Large enterprises are putting a lot of money and effort into making sure they have the latest and greatest in Hadoop and other big data infrastructure tools, but it turns out their IT teams are far from prepared to actually use those tools once they are in place.
That’s one observation from Jeremy Howard, president and chief scientist of Kaggle, which uses crowdsourcing techniques to provide statistical and data analytic services for clients.
“A lot of companies don’t know how to find data scientists, and don’t understand data science,” Howard explained. “These enterprise companies can’t implement a proper data analytical solution because they have no data talent.”
Part of the problem is an overall lack of big data skills in the United States. In May 2011, the McKinsey Global Institute laid out the numbers: “By 2018, the United States alone could face a shortage of 140,000 to 190,000 people with deep analytical skills as well as 1.5 million managers and analysts with the know-how to use the analysis of big data to make effective decisions.”
Howard sees the problem reflected in his company’s clientele.
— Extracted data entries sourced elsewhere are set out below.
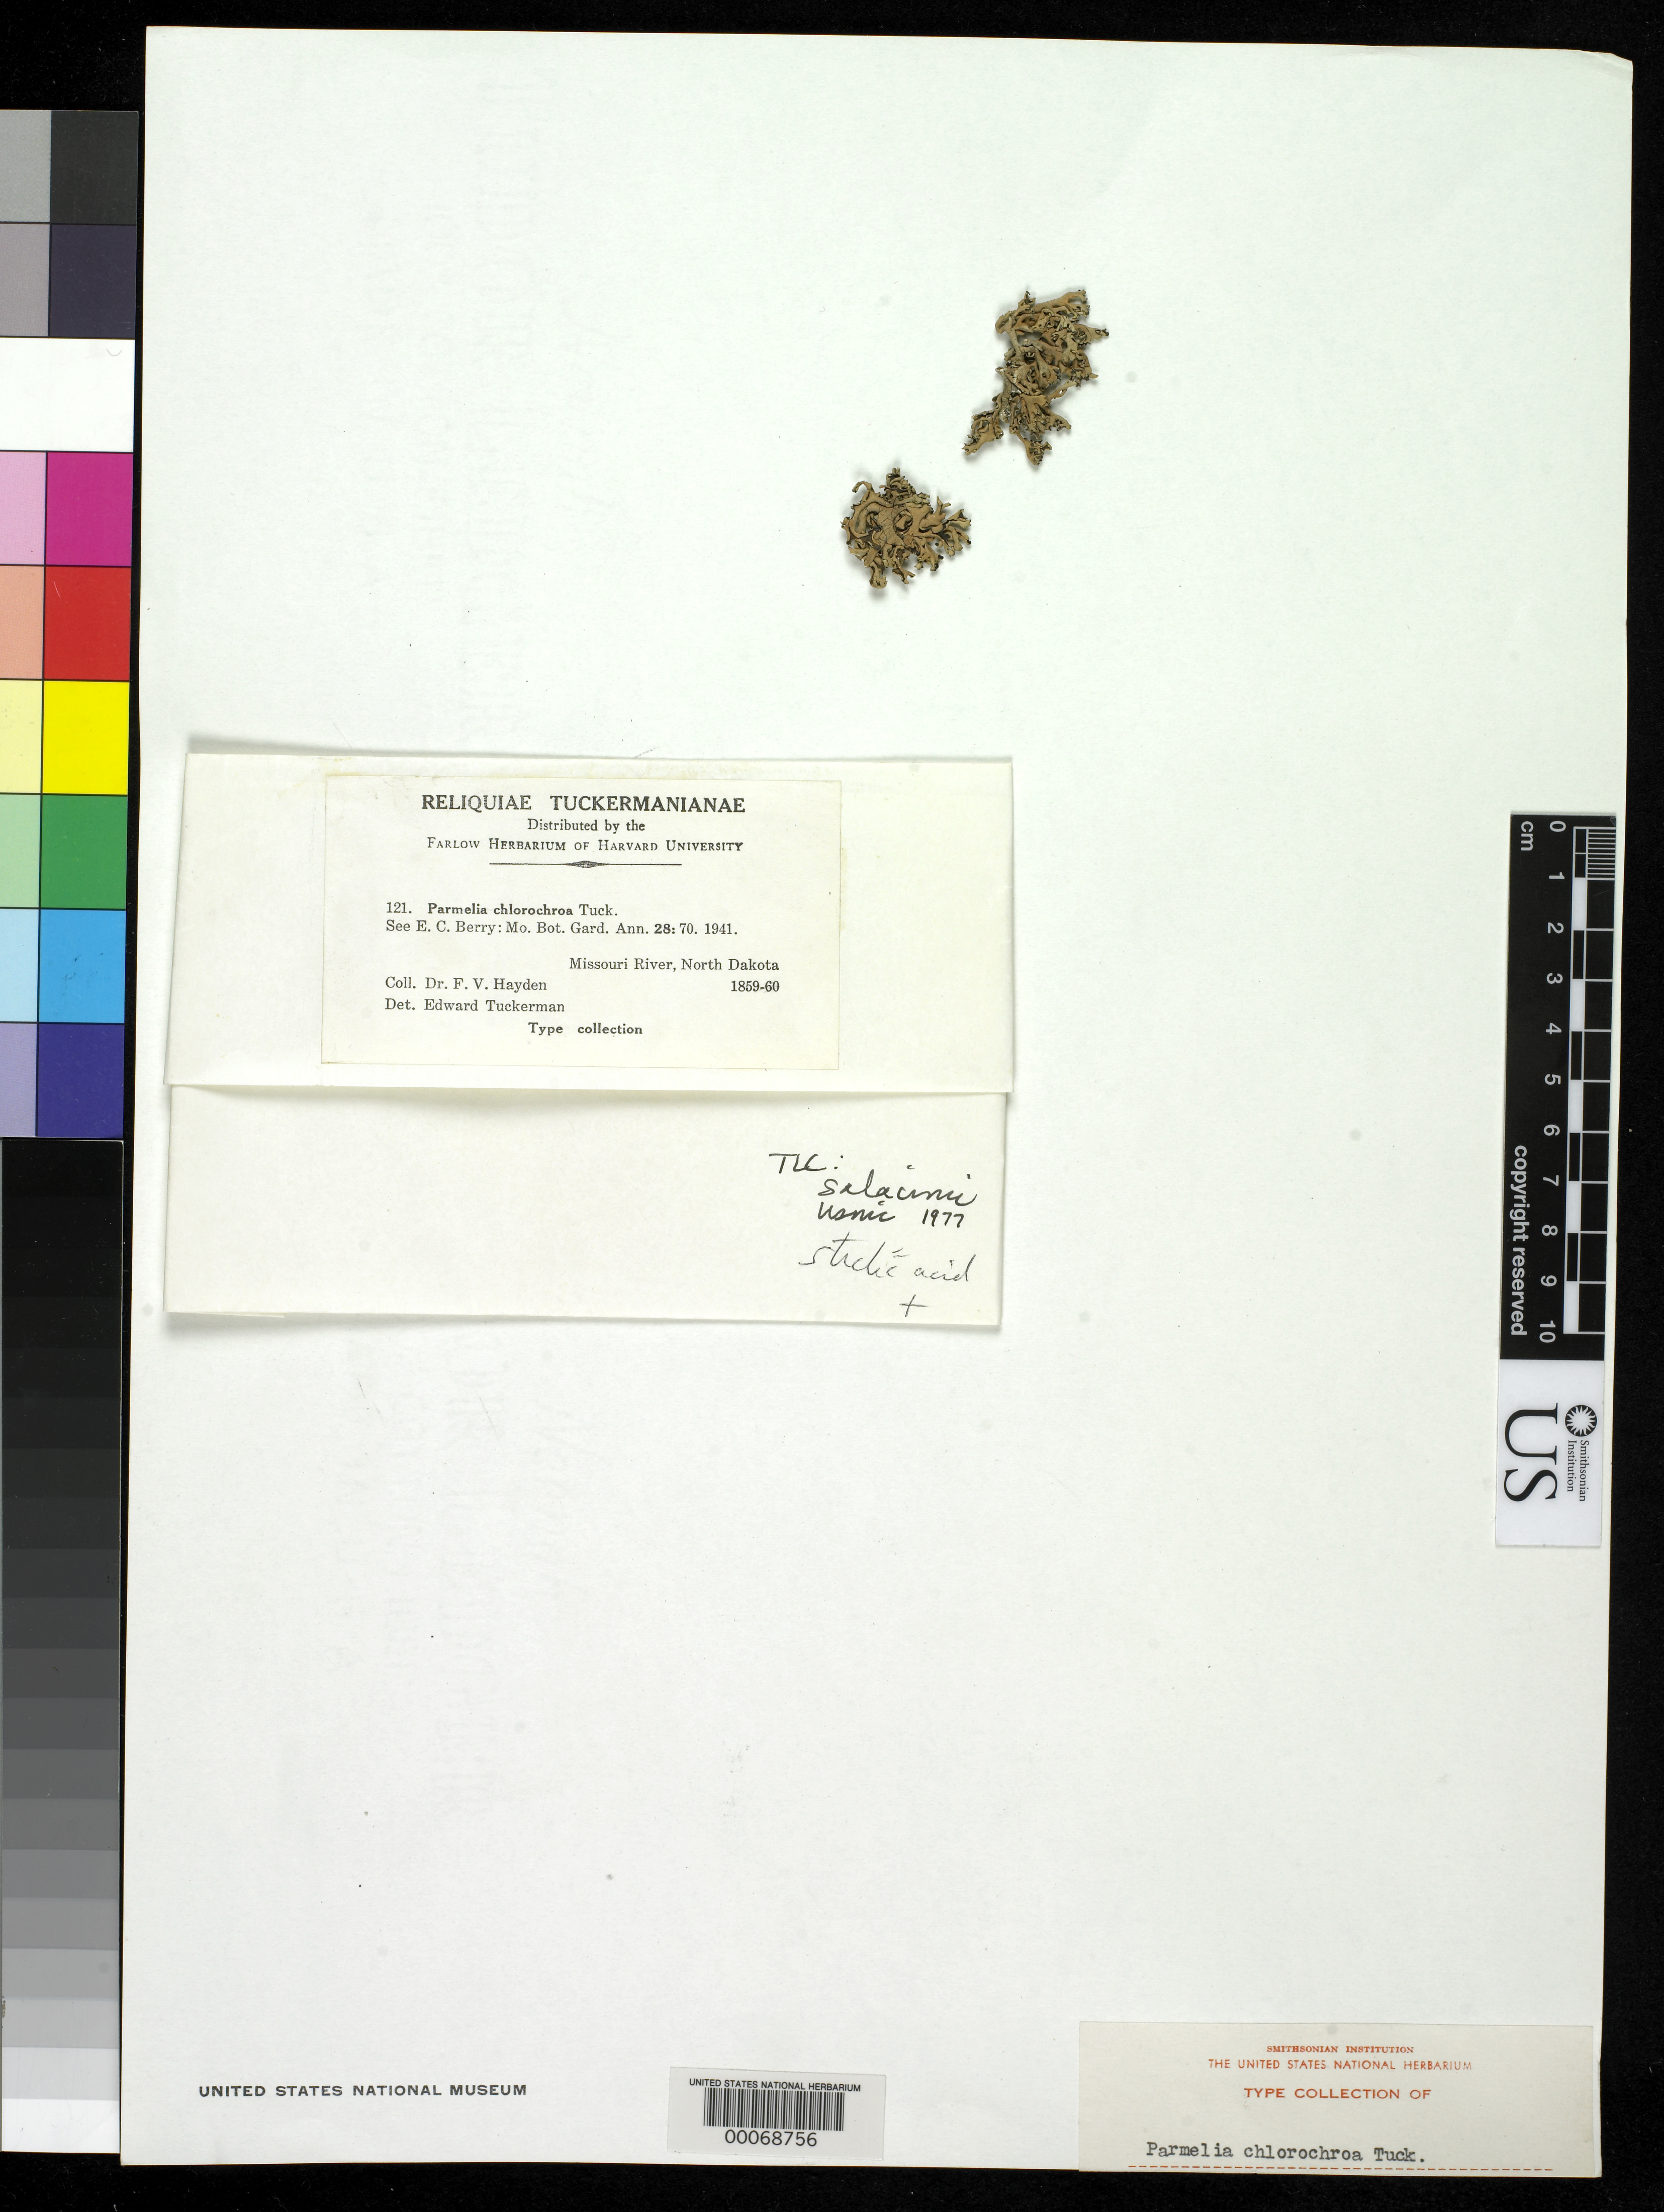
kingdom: Fungi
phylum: Ascomycota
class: Lecanoromycetes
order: Lecanorales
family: Parmeliaceae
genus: Parmelia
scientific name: Parmelia chlorochroa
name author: Tuck.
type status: Isosyntype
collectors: F. Hayden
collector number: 121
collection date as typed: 1859 to -- --- 1860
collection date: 1859/1860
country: United States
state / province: North Dakota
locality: Upper Missouri River, near Fort Clark.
Initially, Kaggle worked with smaller, highly capitalized startups, but now finds itself working with larger enterprise companies.
Startups Do Big Data Better Than Enterprises
The startups, it turns out, are much better equipped to handle big data than the enterprises.
“The startups are usually much closer to the data they’re analyzing,” Howard explained. “They know their stuff, and that knowledge is more centralized within a smaller organization.”
Enterprises, in contrast, are much broader and knowledge intimacy is much more distributed, he said.